Nvidia additionally included techniques to assist hold AI fashions safe and to decompress knowledge to hurry database queries and knowledge analytics.

Lastly, Blackwell incorporates Nvidia’s fifth technology laptop interconnect know-how NVLink, which now delivers 1.8 terabytes per second bidirectionally between GPUs and permits for high-speed communication amongst as much as 576 GPUs. Hopper’s model of NVLink might solely attain half that bandwidth.

SuperPOD and Different Computer systems

NVLink’s bandwidth is essential to constructing large-scale computer systems from Blackwell, able to crunching by trillion-parameter neural community fashions.

The bottom computing unit is known as the DGX GB200. Every of these embody 36 GB200 superchips. These are modules that embody a Grace CPU and two Blackwell GPUs, all linked along with NVLink.

The Grace Blackwell superchip is 2 Blackwell GPUs and a Grace CPU in the identical module.Nvidia

Eight DGX GB200s will be linked additional by way of NVLINK to kind a 576-GPU supercomputer referred to as a DGX SuperPOD. Nvidia says such a pc can blast by 11.5 exaflops utilizing 4-bit precision calculations. Programs of tens of 1000’s of GPUs are attainable utilizing the corporate’s Quantum Infiniband networking know-how.
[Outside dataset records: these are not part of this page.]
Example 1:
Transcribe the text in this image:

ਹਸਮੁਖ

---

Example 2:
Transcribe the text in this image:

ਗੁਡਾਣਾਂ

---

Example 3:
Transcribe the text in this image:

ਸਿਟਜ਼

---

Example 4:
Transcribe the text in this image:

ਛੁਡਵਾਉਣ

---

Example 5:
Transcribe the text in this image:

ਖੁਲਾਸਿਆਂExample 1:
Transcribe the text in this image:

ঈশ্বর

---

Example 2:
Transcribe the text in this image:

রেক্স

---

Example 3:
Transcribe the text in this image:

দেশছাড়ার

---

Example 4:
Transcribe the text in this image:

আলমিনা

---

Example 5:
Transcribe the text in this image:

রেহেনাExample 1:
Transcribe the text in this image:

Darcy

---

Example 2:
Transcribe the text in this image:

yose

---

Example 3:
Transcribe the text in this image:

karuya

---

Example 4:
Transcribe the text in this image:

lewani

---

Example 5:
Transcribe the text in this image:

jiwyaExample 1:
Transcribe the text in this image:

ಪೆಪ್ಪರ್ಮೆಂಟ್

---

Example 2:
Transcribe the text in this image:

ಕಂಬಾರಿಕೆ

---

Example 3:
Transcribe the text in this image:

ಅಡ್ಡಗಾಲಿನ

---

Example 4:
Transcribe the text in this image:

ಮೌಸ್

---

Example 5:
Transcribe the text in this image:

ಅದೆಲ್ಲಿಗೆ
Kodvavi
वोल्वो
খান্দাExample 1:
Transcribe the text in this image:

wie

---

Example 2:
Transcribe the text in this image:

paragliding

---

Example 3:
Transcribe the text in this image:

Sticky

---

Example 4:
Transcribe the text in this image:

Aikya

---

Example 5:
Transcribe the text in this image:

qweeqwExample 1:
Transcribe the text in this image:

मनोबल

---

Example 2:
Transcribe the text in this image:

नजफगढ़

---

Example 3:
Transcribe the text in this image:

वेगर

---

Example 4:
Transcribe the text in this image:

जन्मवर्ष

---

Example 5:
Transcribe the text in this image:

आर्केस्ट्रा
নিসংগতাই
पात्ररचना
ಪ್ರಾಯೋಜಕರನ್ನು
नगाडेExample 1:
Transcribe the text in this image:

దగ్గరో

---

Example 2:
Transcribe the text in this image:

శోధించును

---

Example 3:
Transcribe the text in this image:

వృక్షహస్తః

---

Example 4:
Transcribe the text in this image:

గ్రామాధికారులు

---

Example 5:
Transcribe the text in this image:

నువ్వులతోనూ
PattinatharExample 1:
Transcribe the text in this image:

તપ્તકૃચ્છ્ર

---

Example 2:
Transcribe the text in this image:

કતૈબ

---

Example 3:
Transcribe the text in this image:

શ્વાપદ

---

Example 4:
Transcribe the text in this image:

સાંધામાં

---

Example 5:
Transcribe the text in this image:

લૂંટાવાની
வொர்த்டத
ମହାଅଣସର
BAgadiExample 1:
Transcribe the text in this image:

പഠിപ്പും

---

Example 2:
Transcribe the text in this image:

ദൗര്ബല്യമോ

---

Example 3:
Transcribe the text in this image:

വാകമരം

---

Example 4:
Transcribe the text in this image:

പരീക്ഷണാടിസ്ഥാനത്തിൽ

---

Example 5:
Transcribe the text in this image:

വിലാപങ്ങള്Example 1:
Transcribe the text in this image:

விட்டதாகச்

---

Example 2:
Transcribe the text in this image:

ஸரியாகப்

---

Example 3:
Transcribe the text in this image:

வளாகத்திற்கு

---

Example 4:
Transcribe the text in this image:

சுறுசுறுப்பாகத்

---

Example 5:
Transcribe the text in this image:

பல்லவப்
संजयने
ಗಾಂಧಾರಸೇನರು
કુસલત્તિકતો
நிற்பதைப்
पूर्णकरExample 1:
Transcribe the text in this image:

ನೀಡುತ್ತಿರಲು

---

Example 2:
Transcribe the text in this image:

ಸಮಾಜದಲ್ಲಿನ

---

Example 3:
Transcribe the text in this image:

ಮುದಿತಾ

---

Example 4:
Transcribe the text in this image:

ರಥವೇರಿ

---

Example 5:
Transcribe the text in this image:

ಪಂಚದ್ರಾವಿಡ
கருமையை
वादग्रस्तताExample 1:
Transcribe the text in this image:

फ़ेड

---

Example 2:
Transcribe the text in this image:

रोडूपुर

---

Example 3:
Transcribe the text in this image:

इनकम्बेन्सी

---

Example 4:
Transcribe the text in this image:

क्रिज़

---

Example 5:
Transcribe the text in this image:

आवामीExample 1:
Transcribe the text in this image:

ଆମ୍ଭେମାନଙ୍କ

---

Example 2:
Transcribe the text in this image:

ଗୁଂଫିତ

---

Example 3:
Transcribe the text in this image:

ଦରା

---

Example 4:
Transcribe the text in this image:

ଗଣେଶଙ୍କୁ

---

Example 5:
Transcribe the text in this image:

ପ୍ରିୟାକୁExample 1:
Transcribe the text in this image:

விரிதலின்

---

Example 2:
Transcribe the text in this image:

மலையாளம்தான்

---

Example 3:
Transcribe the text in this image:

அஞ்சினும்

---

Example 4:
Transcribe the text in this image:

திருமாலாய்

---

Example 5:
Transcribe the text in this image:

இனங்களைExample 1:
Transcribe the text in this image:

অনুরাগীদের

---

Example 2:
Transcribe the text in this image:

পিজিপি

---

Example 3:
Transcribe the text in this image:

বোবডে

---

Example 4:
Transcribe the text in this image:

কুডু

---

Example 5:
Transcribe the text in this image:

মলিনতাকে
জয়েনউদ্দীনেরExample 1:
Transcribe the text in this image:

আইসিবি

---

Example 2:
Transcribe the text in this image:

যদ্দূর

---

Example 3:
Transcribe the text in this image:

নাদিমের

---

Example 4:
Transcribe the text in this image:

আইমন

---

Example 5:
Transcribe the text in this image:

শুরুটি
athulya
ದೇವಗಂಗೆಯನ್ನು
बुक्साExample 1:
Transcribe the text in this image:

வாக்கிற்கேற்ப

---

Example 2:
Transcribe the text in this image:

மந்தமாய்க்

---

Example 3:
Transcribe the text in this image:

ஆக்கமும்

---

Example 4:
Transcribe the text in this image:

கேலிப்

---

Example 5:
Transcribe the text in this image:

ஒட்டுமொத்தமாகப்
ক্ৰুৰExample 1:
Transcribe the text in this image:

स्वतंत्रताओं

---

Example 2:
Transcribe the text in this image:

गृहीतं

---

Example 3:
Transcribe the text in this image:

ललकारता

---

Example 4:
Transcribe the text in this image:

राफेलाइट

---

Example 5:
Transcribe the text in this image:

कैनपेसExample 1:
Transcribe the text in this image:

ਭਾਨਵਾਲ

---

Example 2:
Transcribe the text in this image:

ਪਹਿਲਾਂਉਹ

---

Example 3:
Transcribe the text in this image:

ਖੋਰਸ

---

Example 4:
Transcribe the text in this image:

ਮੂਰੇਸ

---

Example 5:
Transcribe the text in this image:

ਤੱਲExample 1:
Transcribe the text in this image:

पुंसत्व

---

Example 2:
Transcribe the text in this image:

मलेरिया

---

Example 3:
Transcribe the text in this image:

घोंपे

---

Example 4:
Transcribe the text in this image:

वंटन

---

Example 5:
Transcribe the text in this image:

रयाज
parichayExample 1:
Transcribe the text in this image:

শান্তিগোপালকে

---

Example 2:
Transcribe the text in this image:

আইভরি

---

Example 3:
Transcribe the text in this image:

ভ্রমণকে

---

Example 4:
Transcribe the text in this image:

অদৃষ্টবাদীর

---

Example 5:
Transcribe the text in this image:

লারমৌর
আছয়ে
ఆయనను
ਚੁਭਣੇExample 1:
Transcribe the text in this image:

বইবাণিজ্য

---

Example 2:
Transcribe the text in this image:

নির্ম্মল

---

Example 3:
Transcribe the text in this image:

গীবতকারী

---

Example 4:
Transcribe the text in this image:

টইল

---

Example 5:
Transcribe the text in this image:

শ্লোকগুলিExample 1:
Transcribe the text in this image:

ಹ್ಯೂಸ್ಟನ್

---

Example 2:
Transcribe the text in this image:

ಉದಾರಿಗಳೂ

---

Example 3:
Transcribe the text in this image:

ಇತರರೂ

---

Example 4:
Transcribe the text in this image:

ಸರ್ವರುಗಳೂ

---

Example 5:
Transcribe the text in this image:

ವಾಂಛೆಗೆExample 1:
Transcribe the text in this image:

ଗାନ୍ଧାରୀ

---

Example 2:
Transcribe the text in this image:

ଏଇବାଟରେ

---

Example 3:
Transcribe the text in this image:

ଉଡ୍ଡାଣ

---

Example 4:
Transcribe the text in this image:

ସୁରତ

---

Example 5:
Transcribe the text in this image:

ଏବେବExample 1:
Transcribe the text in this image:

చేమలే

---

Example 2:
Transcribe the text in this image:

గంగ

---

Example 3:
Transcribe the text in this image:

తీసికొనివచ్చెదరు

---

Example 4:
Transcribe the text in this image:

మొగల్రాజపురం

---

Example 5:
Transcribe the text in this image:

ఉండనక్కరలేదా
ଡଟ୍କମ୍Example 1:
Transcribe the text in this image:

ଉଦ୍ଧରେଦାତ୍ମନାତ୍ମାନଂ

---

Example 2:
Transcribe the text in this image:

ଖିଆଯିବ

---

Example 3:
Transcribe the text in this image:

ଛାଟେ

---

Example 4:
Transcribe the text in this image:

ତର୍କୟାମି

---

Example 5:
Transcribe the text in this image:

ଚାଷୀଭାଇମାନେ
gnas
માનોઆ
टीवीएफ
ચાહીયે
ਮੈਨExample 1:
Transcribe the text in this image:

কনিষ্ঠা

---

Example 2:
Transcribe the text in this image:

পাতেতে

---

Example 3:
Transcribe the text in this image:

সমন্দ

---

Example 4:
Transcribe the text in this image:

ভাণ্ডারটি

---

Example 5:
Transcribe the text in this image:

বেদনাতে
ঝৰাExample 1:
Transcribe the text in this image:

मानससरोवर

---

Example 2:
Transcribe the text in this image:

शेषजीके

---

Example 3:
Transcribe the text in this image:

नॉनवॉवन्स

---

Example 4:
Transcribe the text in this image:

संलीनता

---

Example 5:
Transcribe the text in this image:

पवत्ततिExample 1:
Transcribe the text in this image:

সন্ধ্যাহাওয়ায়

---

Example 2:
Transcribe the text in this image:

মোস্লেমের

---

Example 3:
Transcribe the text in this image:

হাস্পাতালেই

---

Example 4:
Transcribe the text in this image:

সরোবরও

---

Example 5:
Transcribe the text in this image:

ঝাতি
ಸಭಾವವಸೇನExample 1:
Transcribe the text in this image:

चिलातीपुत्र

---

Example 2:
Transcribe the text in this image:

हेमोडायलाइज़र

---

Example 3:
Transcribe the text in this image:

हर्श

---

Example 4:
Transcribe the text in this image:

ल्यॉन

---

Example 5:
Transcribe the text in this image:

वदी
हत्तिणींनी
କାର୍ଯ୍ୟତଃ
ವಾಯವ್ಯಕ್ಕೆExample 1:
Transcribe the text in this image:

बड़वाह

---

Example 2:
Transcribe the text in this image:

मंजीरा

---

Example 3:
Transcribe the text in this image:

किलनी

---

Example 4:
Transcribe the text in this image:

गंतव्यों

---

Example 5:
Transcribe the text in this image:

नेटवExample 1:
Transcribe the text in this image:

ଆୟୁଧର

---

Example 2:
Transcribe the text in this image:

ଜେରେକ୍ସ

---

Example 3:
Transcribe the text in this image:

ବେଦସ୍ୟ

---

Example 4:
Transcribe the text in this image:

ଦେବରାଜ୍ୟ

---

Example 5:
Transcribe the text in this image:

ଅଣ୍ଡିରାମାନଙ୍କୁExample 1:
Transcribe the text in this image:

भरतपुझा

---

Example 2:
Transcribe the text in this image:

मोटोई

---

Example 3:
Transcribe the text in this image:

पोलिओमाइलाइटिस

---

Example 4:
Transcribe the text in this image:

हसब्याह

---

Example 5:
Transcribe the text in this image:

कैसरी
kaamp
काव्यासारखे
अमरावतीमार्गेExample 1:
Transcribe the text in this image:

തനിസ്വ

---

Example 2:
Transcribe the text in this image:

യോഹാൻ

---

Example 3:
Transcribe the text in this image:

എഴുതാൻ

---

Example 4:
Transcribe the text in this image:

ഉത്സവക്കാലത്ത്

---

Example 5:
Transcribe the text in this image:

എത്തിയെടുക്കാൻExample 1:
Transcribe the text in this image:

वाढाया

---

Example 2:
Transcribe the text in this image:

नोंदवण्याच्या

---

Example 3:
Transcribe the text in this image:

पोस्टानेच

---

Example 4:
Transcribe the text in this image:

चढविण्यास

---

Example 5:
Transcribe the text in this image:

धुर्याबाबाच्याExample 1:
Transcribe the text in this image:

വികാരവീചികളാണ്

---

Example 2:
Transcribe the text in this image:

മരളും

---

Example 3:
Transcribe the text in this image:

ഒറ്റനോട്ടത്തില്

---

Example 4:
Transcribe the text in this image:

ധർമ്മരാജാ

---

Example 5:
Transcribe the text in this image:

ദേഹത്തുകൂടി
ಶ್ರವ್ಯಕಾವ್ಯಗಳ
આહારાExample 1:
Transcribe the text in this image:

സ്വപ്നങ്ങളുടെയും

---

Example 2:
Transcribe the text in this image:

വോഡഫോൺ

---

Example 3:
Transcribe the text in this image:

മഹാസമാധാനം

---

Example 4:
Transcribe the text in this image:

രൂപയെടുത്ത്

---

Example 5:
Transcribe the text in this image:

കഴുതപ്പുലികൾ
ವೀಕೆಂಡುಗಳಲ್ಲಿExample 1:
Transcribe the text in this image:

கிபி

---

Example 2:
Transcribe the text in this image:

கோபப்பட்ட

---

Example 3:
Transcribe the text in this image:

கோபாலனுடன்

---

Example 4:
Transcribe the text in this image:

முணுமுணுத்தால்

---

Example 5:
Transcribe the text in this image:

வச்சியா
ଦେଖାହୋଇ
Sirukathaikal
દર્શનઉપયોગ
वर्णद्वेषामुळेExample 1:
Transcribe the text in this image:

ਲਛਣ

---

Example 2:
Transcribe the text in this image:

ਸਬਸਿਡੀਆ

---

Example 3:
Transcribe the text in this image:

The corporate says to count on SuperPODs and different Nvidia computer systems to change into obtainable later this yr. In the meantime, chip foundry TSMC and digital design automation firm Synopsys every introduced that they’d be shifting Nvidia’s inverse lithography device, cuLitho, into manufacturing. Lastly, the Nvidia introduced a new basis mannequin for humanoid robots referred to as GR00T.